Por Peter Dockrill
Publicado na ScienceAlert
A descoberta de um crânio de 2 milhões de anos em uma caverna sul-africana está mudando o que pensamos saber sobre um dos ancestrais primitivos da humanidade, relatam cientistas em um novo estudo.
Mas o espécime fóssil recém-desenterrado da extinta espécie humana Paranthropus robustus também está fornecendo aos pesquisadores uma perspectiva única sobre as transformações que as mudanças climáticas podem desencadear em uma população que vive sob estresse ambiental – estimulando adaptações que podem tornar a vida mais fácil e mais provável a sobrevivência.
P. robustus, assim chamado por causa de sua aparência robusta por conta do crânio, mandíbula e dentes grandes e largos, surgiu cerca de 2 milhões de anos atrás na África do Sul e eventualmente se tornou uma das primeiras espécies de hominídeos descobertas e estudadas por antropólogos em meados do século 20.
Parece, porém, que nem todos os indivíduos da espécie P. robustus eram igualmente robustos, e sabemos disso graças ao espécime recém-descoberto, identificado como DNH 155.
DNH 155, descoberto em 2018 por um estudante em uma expedição de campo no sistema de cavernas Drimolen a noroeste de Joanesburgo, parece ser um pouco diferente de seus parentes P. robustus, pelo menos com base na evidência fóssil descoberta até agora.
DNH 155, um macho, é significativamente menor do que outros espécimes de P. robustus tidos como machos, que foram recuperados de um local próximo chamado Swartkrans. Na verdade, a estatura menor do DNH 155 se assemelha mais a um indivíduo fêmea, conhecido como DNH 7, também encontrado na pedreira de Drimolen.
Mas há mais do que uma geografia que divide essas duas populações antigas. Há também a questão do tempo: cerca de 200.000 anos, mais ou menos.
“Drimolen é mais antigo que Swartkrans em cerca de 200.000 anos, então acreditamos que o P. robustus evoluiu ao longo do tempo, com Drimolen representando uma população inicial e Swartkrans representando uma população posterior, mais deriva anatomicamente”, explica o coautor e candidato a PhD em paleociência Jesse Martin de Universidade La Trobe na Austrália.
Em seu novo estudo, Martin e sua equipe afirmam que o DNH 155 e o DNH 7 fornecem um vislumbre de um estado primitivo de P. robustus antes que as mudanças microevolutivas ao longo dos próximos 200 milênios encorajassem as adaptações vistas no conjunto de Swartkrans.
Um dos principais fatores que poderiam ter ocasionado tal evento, pensam os pesquisadores, foi um episódio de mudança climática que afetou a paisagem sul-africana há cerca de 2 milhões de anos, no qual o ambiente se tornou mais aberto, seco e frio.

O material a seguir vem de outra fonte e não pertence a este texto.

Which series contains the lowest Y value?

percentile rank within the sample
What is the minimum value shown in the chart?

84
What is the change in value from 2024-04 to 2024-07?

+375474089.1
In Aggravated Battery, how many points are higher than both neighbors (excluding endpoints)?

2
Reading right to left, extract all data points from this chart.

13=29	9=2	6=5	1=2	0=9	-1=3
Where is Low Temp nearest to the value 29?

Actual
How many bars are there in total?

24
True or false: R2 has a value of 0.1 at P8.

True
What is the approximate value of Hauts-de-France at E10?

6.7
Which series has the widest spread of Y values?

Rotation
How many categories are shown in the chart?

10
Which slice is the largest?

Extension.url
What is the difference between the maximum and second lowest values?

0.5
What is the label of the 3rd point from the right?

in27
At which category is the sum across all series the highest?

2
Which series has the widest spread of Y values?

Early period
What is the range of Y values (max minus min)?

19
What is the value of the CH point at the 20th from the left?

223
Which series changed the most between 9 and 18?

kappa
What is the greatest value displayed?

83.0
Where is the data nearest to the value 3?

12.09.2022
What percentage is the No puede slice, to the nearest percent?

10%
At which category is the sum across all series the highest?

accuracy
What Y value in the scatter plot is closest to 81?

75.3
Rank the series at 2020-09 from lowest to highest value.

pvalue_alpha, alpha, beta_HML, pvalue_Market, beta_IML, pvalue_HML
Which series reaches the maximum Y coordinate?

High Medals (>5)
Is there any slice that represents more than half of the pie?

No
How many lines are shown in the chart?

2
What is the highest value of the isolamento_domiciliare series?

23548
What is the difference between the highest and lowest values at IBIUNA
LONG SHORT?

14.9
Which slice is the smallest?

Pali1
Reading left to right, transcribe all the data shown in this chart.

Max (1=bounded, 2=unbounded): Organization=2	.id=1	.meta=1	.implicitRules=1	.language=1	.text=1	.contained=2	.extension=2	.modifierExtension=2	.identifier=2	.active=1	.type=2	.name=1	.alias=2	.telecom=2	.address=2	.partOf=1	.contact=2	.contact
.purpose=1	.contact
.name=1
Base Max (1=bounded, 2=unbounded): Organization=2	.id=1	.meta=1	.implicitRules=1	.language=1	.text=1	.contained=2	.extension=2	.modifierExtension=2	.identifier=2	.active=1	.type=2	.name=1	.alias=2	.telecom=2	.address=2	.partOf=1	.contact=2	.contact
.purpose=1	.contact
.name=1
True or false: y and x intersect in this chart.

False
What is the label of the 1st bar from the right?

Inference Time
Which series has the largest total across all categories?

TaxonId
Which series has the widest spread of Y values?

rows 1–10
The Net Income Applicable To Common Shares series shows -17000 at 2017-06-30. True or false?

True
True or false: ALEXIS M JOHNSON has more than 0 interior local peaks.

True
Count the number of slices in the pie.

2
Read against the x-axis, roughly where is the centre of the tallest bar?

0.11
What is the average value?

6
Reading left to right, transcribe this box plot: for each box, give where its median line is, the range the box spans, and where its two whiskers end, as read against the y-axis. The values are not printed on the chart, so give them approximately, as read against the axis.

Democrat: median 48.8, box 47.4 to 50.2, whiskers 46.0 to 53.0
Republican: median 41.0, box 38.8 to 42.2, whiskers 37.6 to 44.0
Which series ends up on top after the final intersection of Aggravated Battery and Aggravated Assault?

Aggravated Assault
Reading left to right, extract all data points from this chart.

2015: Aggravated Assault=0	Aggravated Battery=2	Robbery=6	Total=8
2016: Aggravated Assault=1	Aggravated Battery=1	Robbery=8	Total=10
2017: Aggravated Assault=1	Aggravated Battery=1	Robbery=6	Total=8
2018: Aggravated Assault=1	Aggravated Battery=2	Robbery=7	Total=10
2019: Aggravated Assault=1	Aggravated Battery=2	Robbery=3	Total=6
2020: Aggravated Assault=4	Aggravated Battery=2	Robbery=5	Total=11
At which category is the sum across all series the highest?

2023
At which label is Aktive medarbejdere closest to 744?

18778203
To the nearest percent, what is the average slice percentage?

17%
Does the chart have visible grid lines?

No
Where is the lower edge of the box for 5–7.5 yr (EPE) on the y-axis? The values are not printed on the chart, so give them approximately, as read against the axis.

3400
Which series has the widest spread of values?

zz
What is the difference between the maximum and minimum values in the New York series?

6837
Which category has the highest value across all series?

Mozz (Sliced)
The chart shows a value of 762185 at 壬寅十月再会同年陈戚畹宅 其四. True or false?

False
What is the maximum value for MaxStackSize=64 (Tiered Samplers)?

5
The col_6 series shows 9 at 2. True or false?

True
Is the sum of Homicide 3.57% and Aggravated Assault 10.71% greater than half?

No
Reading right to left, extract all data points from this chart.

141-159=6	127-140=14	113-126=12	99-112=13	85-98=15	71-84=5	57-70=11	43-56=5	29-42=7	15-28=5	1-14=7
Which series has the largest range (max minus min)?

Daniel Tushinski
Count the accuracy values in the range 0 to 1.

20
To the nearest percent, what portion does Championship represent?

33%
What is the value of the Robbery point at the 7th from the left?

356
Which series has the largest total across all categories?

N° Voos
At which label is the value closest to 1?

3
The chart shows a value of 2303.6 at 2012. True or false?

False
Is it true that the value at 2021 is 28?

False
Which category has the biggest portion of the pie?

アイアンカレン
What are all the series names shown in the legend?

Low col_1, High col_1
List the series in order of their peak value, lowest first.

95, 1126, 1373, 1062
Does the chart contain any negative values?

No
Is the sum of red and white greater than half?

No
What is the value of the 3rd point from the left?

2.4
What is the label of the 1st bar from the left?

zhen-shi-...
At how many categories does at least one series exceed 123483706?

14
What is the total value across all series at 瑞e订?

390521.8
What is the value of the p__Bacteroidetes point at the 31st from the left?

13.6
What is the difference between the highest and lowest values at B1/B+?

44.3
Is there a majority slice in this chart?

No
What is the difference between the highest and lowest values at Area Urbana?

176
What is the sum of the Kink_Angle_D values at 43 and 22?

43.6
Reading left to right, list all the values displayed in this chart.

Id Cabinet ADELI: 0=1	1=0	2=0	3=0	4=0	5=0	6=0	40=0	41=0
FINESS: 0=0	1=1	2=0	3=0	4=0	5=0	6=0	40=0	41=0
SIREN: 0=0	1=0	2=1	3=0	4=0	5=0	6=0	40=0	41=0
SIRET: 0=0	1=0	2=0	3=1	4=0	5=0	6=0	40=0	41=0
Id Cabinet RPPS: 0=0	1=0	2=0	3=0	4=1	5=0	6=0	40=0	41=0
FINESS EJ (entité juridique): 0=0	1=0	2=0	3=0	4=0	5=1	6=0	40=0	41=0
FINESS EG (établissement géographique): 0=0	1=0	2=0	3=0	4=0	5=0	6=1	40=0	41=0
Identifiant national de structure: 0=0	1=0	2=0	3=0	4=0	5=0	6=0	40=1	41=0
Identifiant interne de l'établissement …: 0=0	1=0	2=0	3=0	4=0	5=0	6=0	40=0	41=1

Essas mudanças teriam deixado sua marca em muitas coisas, incluindo os tipos de alimentos que estavam disponíveis para O P. robustus, necessitando de uma mordida e uma mastigação mais forte para uma vegetação mais resistente – alimentos que não teriam sido tão fáceis para DNH 155 e DNH 7 mascar e mastigar, dada a disposição de seus dentes e músculos da mastigação.
“Quando comparado a espécimes geologicamente mais jovens do local próximo de Swartkrans, o crânio de Drimolen mostra muito claramente que não estava bem adaptado para comer esses itens desafiadores do menu”, disse o antropólogo evolucionário Gary Schwartz, da Universidade do Estado do Arizona (EUA).
Apesar das adaptações bem-sucedidas que mudaram lentamente o corpo do P. robustus ao longo de cerca de 200.000 anos, infelizmente elas não foram suficientes. A espécie acabou morrendo. Mais ou menos na mesma época, nosso ancestral direto, o Homo erectus, também estava surgindo na mesma parte do mundo.
“Essas duas espécies muito diferentes, H. erectus com seus cérebros relativamente grandes e dentes pequenos, e P. robustus com seus dentes relativamente grandes e cérebros pequenos, representam experimentos evolutivos divergentes”, diz a coautora e arqueóloga Angeline Leece, da Universidade La Trobe.
“Embora fôssemos a linhagem que venceu no final, o registro fóssil sugere que o P. robustus era muito mais comum do que o H. erectus na paisagem há 2 milhões de anos”.
Os resultados são relatados na Nature Ecology & Evolution.